After climbing Everest without oxygen I wanted to attempt the second-highest mountain, K2, without oxygen as well. It’s a much more technical and dangerous mountain. The fatality rate is 20%. It’s one of the trips we agreed that this is one shot. I’m going to go and if it doesn’t feel right it’s not going to become a life mission until I get myself killed. In 2019 I went with close friends, got lucky and got a window. Now I’m excited I never have to go back.

You’ve traveled to many amazing places. Any food and drink experiences that stand out?

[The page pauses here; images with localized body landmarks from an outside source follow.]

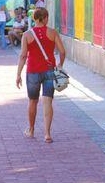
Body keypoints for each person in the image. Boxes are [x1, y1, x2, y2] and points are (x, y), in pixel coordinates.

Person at [16, 7, 66, 143]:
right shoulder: (53, 33)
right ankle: (47, 134)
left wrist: (18, 74)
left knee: (33, 101)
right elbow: (62, 51)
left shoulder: (27, 35)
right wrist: (60, 65)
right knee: (48, 101)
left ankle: (31, 129)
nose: (47, 20)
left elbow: (22, 56)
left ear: (34, 19)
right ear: (44, 18)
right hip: (49, 70)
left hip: (32, 71)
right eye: (47, 17)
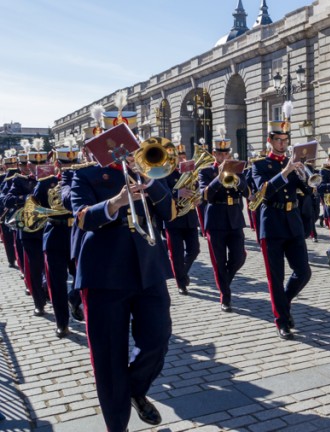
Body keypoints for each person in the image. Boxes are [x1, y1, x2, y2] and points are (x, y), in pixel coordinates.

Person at [71, 125, 175, 431]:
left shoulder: (148, 169)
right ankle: (117, 425)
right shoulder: (84, 175)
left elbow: (169, 211)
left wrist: (147, 178)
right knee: (108, 357)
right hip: (105, 274)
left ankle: (133, 389)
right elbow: (81, 217)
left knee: (158, 339)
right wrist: (115, 202)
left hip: (148, 270)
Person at [250, 115, 312, 340]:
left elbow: (306, 192)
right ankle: (282, 321)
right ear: (270, 140)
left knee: (304, 272)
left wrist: (306, 178)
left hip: (292, 221)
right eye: (278, 140)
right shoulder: (259, 165)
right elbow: (262, 191)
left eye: (285, 140)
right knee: (275, 276)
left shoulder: (292, 163)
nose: (282, 144)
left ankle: (283, 303)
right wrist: (285, 172)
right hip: (272, 222)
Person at [199, 128, 248, 312]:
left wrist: (236, 178)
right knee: (219, 261)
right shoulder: (205, 171)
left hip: (235, 219)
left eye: (226, 152)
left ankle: (224, 280)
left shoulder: (236, 168)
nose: (224, 156)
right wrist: (219, 177)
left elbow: (246, 192)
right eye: (220, 153)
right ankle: (225, 296)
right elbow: (205, 195)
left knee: (239, 257)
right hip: (215, 219)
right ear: (214, 154)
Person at [34, 138, 79, 337]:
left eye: (73, 162)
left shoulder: (83, 178)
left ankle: (75, 299)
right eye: (65, 163)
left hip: (77, 235)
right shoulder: (46, 182)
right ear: (57, 164)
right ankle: (62, 323)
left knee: (82, 279)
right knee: (57, 283)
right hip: (55, 235)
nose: (70, 167)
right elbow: (35, 206)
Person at [5, 139, 47, 315]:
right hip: (30, 230)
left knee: (52, 269)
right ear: (27, 165)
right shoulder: (19, 180)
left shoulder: (52, 179)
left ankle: (52, 294)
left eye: (42, 162)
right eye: (34, 163)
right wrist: (27, 198)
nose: (38, 166)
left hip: (51, 228)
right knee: (36, 268)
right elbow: (7, 199)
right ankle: (39, 302)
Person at [163, 139, 201, 295]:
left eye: (184, 155)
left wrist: (198, 197)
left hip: (190, 217)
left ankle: (182, 273)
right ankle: (181, 283)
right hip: (173, 219)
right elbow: (161, 193)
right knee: (176, 254)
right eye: (179, 155)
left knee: (194, 250)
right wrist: (177, 193)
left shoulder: (190, 172)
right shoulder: (165, 173)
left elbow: (197, 189)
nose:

I love the immersion that happens with traveling internationally and food and drink are a huge part of that. One that connects with me the most: in the Everest region each Sherpa family makes their version of a barley rice kind of beer called Chhaang. They brew and ferment it inside their homes and every family is proud of their own recipe and have barrels from different seasons, some stronger some more flavorful. Drinking Chhaang is a huge part of every trip to Nepal. 

I’m paraphrasing, but I once read “mountain climbing is the only activity where people celebrate at the halfway mark, before the hard part.”

That’s 100% true. We try to get clients into the mindset that the summit is the most dangerous part of the trip. It’s the furthest point from doctors and safety. When we summit Everest, people think it’s all celebrations – I tell them you have three minutes to high five and take that photo because the next 20 hours are the most difficult.